VXLAN port not open in Hyper-V
Hi,
I'm trying to get instances in a Windows Server 2016 Datacenter based Hyper-V compute node to communicate with instances on other hypervisors using Open vSwitch and neutron-ovs-agent over VXLAN. My other hypervisors run CentOS/KVM. Instances on the Linux machines can communicate just fine, but I don't get the ones running in Hyper-V to communicate with the world outside the hypervisor.
The setup runs two controller nodes (10.60.11.21 and 10.60.11.22 with a shared VIP 10.60.11.201) with the L3-agent running the router on .21. In addition I have two separate hypervisors installed, one KVM (10.60.11.23) and one Hyper-V (10.60.11.25).
The Hyper-V host runs 3 VMs, one CirrOS (192.168.0.7) and two Windows Server (one with 192.168.0.12 and one trying to use DHCP).
I have created a Hyper-V VMswitch named "external" and enabled the Open vSwitch extension. The VMswitch is connected to a physical interface named "Tenant" (without IP). I have also manually created a Open vSwitch bridge named "br-ex" and connected the "Tenant" port above to it. The hypervisor also has a Management interface with IP (i.e. 10.60.11.25) with connectivity to the other Openstack nodes, this is the interface that should be used for the VXLAN traffic.
The VMs on Hyper-V can ping themselves and other VMs on the same Hyper-V host. They can not access the router, DHCP-server on the controller node or VMs on other hypervisors.
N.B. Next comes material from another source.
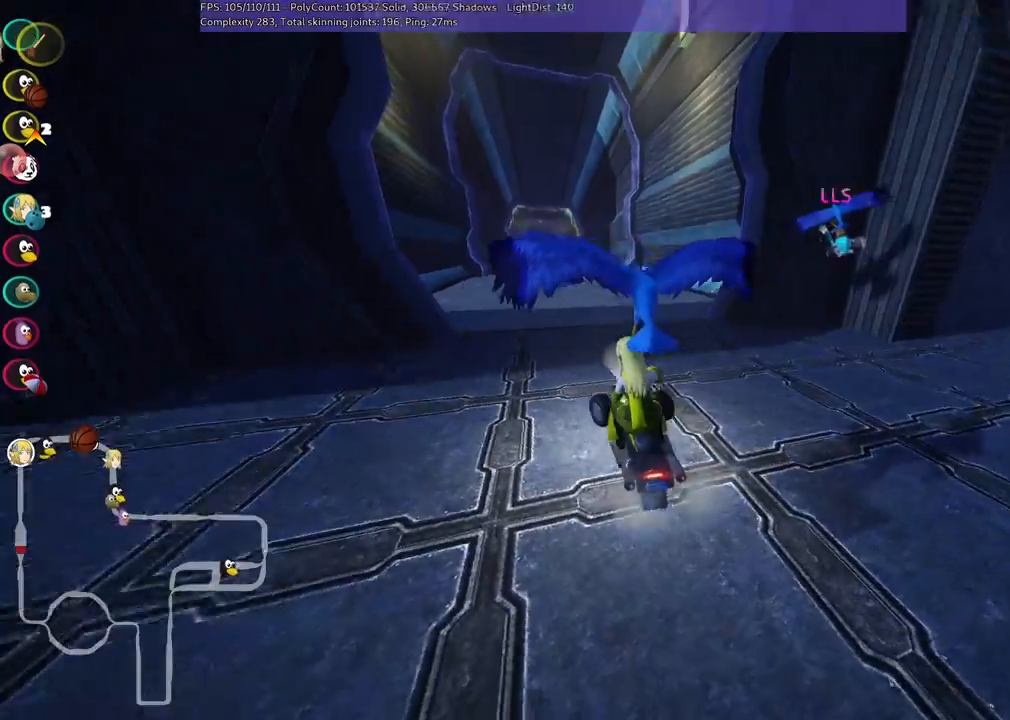
{"keys": ["n", "up"], "events": [[317, "left", "up"], [317, "n", "down"]]}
I think the problem has something to do with that Open vSwitch does not open a listening socket for VXLAN (udp/4789), i.e. according to netstat -na | find "4789". I also can see outgoing flood traffic from br-tun to each VXLAN port according to ovs-ofctl dump-flows br-tun but I don't see this traffic in wireshark or at the incoming br-tun VXLAN port on the other hypervisors, my guess is that this is outgoing ARP requests that for some reason are not sent out on the physical interface.
If I try to connect to an instance on the Hyper-V host from the outside (10.20.150.115) I see the incoming TCP SYN on the Hyper-V host (but not on the VM).
Frame 1195965: 128 bytes on wire (1024 bits), 128 bytes captured (1024 bits) on interface 0
Ethernet II, Src: HewlettP_70:57:80 (ac:16:2d:70:57:80), Dst: HewlettP_70:a9:d0 (ac:16:2d:70:a9:d0)
Internet Protocol Version 4, Src: 10.60.11.21, Dst: 10.60.11.25
User Datagram Protocol, Src Port: 44982, Dst Port: 4789
Virtual eXtensible Local Area Network
Ethernet II, Src: fa:16:3e:e2:06:b1 (fa:16:3e:e2:06:b1), Dst: fa:16:3e:9e:f7:c6 (fa:16:3e:9e:f7:c6)
Internet Protocol Version 4, Src: 10.20.150.115, Dst: 192.168.0.12
Transmission Control Protocol, Src Port: 53839, Dst Port: 22, Seq: 0, Len: 0
I.e ...
Hi, Thanks for adding the detail information about your setup. To be short the problem is you are missing flows for br-ex, which means it will drop all the packets. A simple way to fix this is: ovs-ofctl del-flows br-ex ovs-ofctl add-flow br-ex actions=normal.
Please remove: the following lines from your neutron config: vxlan_group = 239.1.1.1 bridge_mappings = physnet1:br-ex Try to follow the steps described in the blog post:https://cloudbase.it/open-vswitch-2-5-hyper-v-part-1/ . That should get you up to speed. Thanks, Alin.
Thanks for your quick response. I tried removing vxlan_group = 239.1.1.1 and bridge_mappings = physnet1:br-ex. But still it will not open a UDP/4789 listening port for VXLAN. I suppose that will be needed?! Any idea what could be the cause of this?
I also tried adding the normal flow to br-ex. I no longer get any drops there. I will try to redo the installation according to the url provided, when I'm back in office and let you know the results.
Ok, did your prior env work though?. You won't see anyone listening on the udp port we sniff the packets directly in the datapath.